- _THE PROBLEM_
From the passage below on the CIDOC CRM, list every part of the CRM that it says the Erlangen CRM (ECRM) incorporates.

- _SOURCE EXTRACT_
◆ ◆ ◆ ◆

A special feature of the CRM is its event-centric approach. Every aspect of a real world item is connected to an event. For instance a work of art is not simply "made" by an artist but it is the outcome of a so called "production event". The artist is a person in a specific role who participated in this event. Additional aspects that are normally assigned to the object itself, such as the creation date or the place of origin are connected with this event too. This approach offers the possibility to create a time-line of events (production, modification, destruction etc.) in the lifetime of an object and to attach dates and places to them. It additionally allows new connections between objects via special context information (weather, other people of importance, travelling information etc.) connected with their "production event". In 2006 Version 3.4.9 of the CRM has been accepted as ISO-standard 21127. Nowadays, it is often taken into account for developing information management systems in the cultural heritage domain. The current version 5.01 defines 86 entities (classes, concepts) and 137 properties (relations, roles), each of them explained by a scope note and illustrated with examples. The CRM SIG provides the ontology only as a paper document. In the run-up to the WissKI project the AI Department developed with its partners an OWL DL implementation of the CIDOC CRM called Erlangen CRM (ECRM). The ECRM incorporates all entities, properties, scope notes and examples of the CRM. In addition it defines cardinalities and constraints that are not explicitly defined in the CRM but mentioned in the scope notes.

◆ ◆ ◆ ◆

- _DATA SECTION_
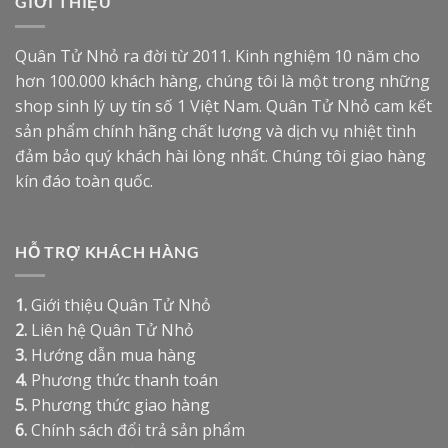
GIỚI THIỆU
Quân Tử Nhỏ ra đời từ 2011. Kinh nghiệm 10 năm cho
hơn 100.000 khách hàng, chúng tôi là một trong những
shop sinh lý uy tín số 1 Việt Nam. Quân Tử Nhỏ cam kết
sản phẩm chính hãng chất lượng và dịch vụ nhiệt tình
đảm bảo quý khách hài lòng nhất. Chúng tôi giao hàng
kín đáo toàn quốc.
HỖ TRỢ KHÁCH HÀNG
1.
Giới thiệu Quân Tử Nhỏ
2.
Liên hệ Quân Tử Nhỏ
3.
Hướng dẫn mua hàng
4.
Phương thức thanh toán
5.
Phương thức giao hàng
6.
Chính sách đổi trả sản phẩm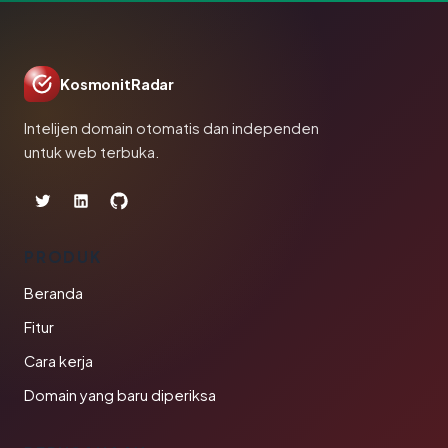
KosmonitRadar
Intelijen domain otomatis dan independen
untuk web terbuka.
PRODUK
Beranda
Fitur
Cara kerja
Domain yang baru diperiksa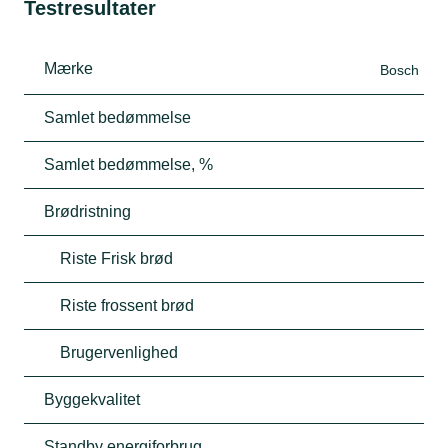
Testresultater
Mærke
Bosch
Samlet bedømmelse
Samlet bedømmelse, %
Brødristning
Riste Frisk brød
Riste frossent brød
Brugervenlighed
Byggekvalitet
Standby energiforbrug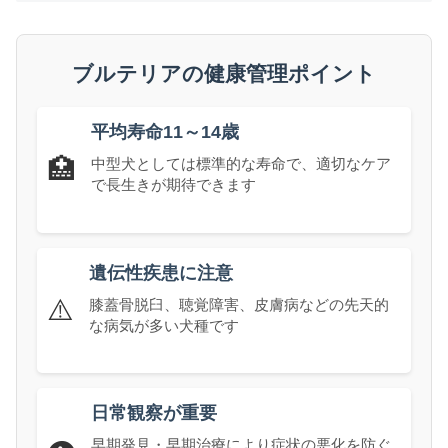
ブルテリアの健康管理ポイント
平均寿命11～14歳
🏥
中型犬としては標準的な寿命で、適切なケア
で長生きが期待できます
遺伝性疾患に注意
⚠️
膝蓋骨脱臼、聴覚障害、皮膚病などの先天的
な病気が多い犬種です
日常観察が重要
早期発見・早期治療により症状の悪化を防ぐ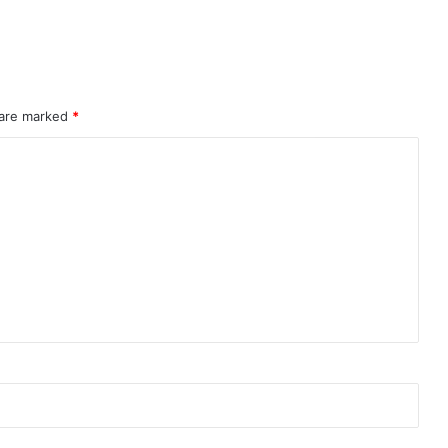
 are marked
*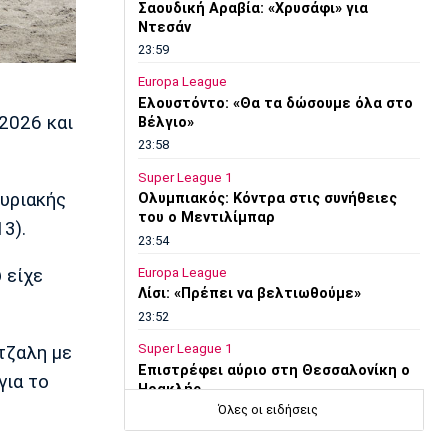
Σαουδική Αραβία: «Χρυσάφι» για
Ντεσάν
23:59
Europa League
Ελουστόντο: «Θα τα δώσουμε όλα στο
2026 και
Βέλγιο»
23:58
Super League 1
Κυριακής
Ολυμπιακός: Κόντρα στις συνήθειες
του ο Μεντιλίμπαρ
3).
23:54
Europa League
 είχε
Λίσι: «Πρέπει να βελτιωθούμε»
23:52
Super League 1
τζαλη με
Επιστρέφει αύριο στη Θεσσαλονίκη ο
για το
Ηρακλής
Όλες οι ειδήσεις
23:50
Μπάσκετ Ελλάδα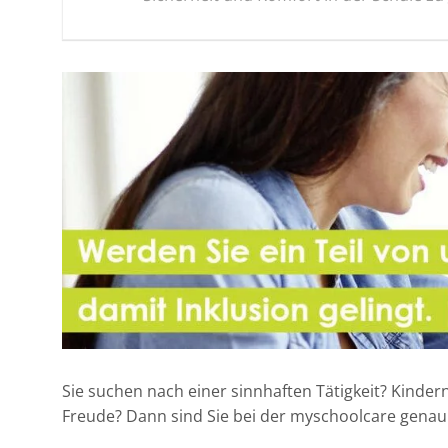
Sie suchen nach einer sinnhaften Tätigkeit? Kinder
Freude? Dann sind Sie bei der myschoolcare genau 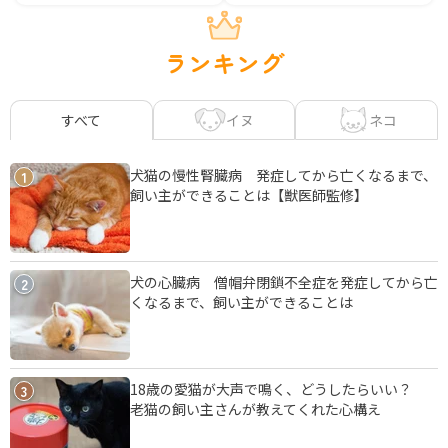
ランキング
イヌ
ネコ
すべて
犬猫の慢性腎臓病 発症してから亡くなるまで、
1
飼い主ができることは【獣医師監修】
犬の心臓病 僧帽弁閉鎖不全症を発症してから亡
2
くなるまで、飼い主ができることは
18歳の愛猫が大声で鳴く、どうしたらいい？
3
老猫の飼い主さんが教えてくれた心構え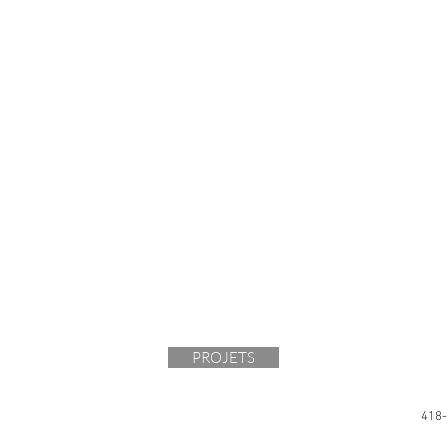
PROJETS
418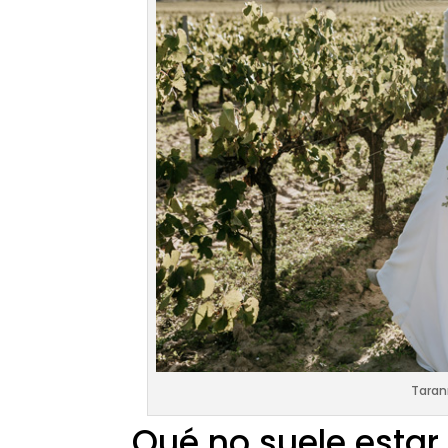
Taran
Qué no suele estar 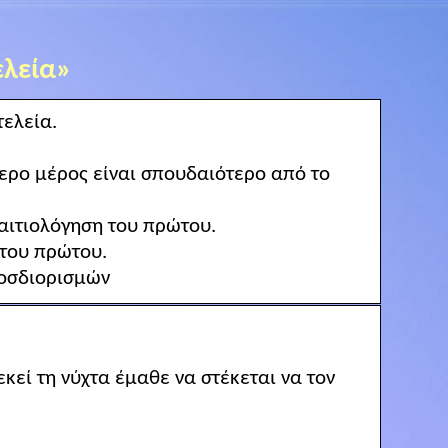
ελεία»
τελεία.
τερο μέρος είναι σπουδαιότερο από το
 αιτιολόγηση του πρώτου.
 του πρώτου.
ροσδιορισμών
εκεί τη
νύχτα
έμαθε να στέκεται να τον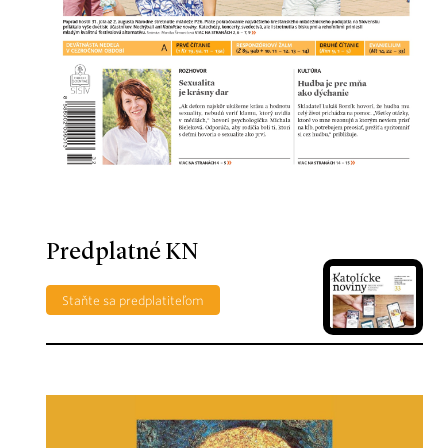
Predplatné KN
Staňte sa predplatiteľom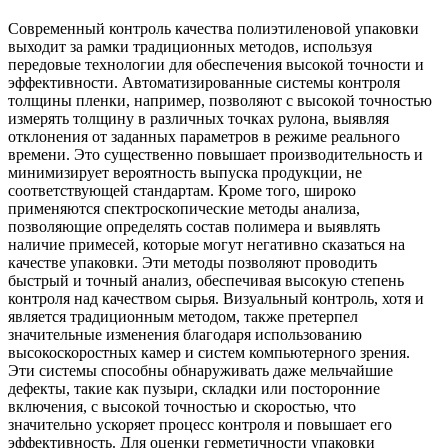
Современный контроль качества полиэтиленовой упаковки
выходит за рамки традиционных методов, используя
передовые технологии для обеспечения высокой точности и
эффективности. Автоматизированные системы контроля
толщины пленки, например, позволяют с высокой точностью
измерять толщину в различных точках рулона, выявляя
отклонения от заданных параметров в режиме реального
времени. Это существенно повышает производительность и
минимизирует вероятность выпуска продукции, не
соответствующей стандартам. Кроме того, широко
применяются спектроскопические методы анализа,
позволяющие определять состав полимера и выявлять
наличие примесей, которые могут негативно сказаться на
качестве упаковки. Эти методы позволяют проводить
быстрый и точный анализ, обеспечивая высокую степень
контроля над качеством сырья. Визуальный контроль, хотя и
является традиционным методом, также претерпел
значительные изменения благодаря использованию
высокоскоростных камер и систем компьютерного зрения.
Эти системы способны обнаруживать даже мельчайшие
дефекты, такие как пузыри, складки или посторонние
включения, с высокой точностью и скоростью, что
значительно ускоряет процесс контроля и повышает его
эффективность. Для оценки герметичности упаковки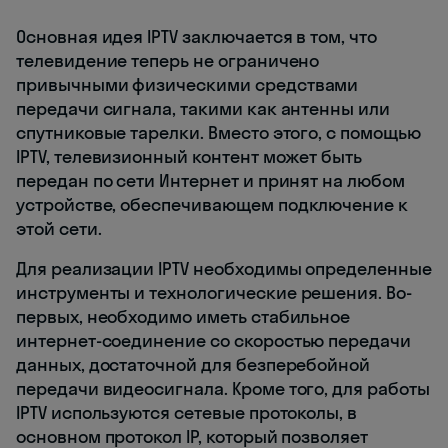
Основная идея IPTV заключается в том, что
телевидение теперь не ограничено
привычными физическими средствами
передачи сигнала, такими как антенны или
спутниковые тарелки. Вместо этого, с помощью
IPTV, телевизионный контент может быть
передан по сети Интернет и принят на любом
устройстве, обеспечивающем подключение к
этой сети.
Для реализации IPTV необходимы определенные
инструменты и технологические решения. Во-
первых, необходимо иметь стабильное
интернет-соединение со скоростью передачи
данных, достаточной для безперебойной
передачи видеосигнала. Кроме того, для работы
IPTV используются сетевые протоколы, в
основном протокол IP, который позволяет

◆ ◆ ◆ ◆

- _TASK ANSWER_
Entities, properties, scope notes, examples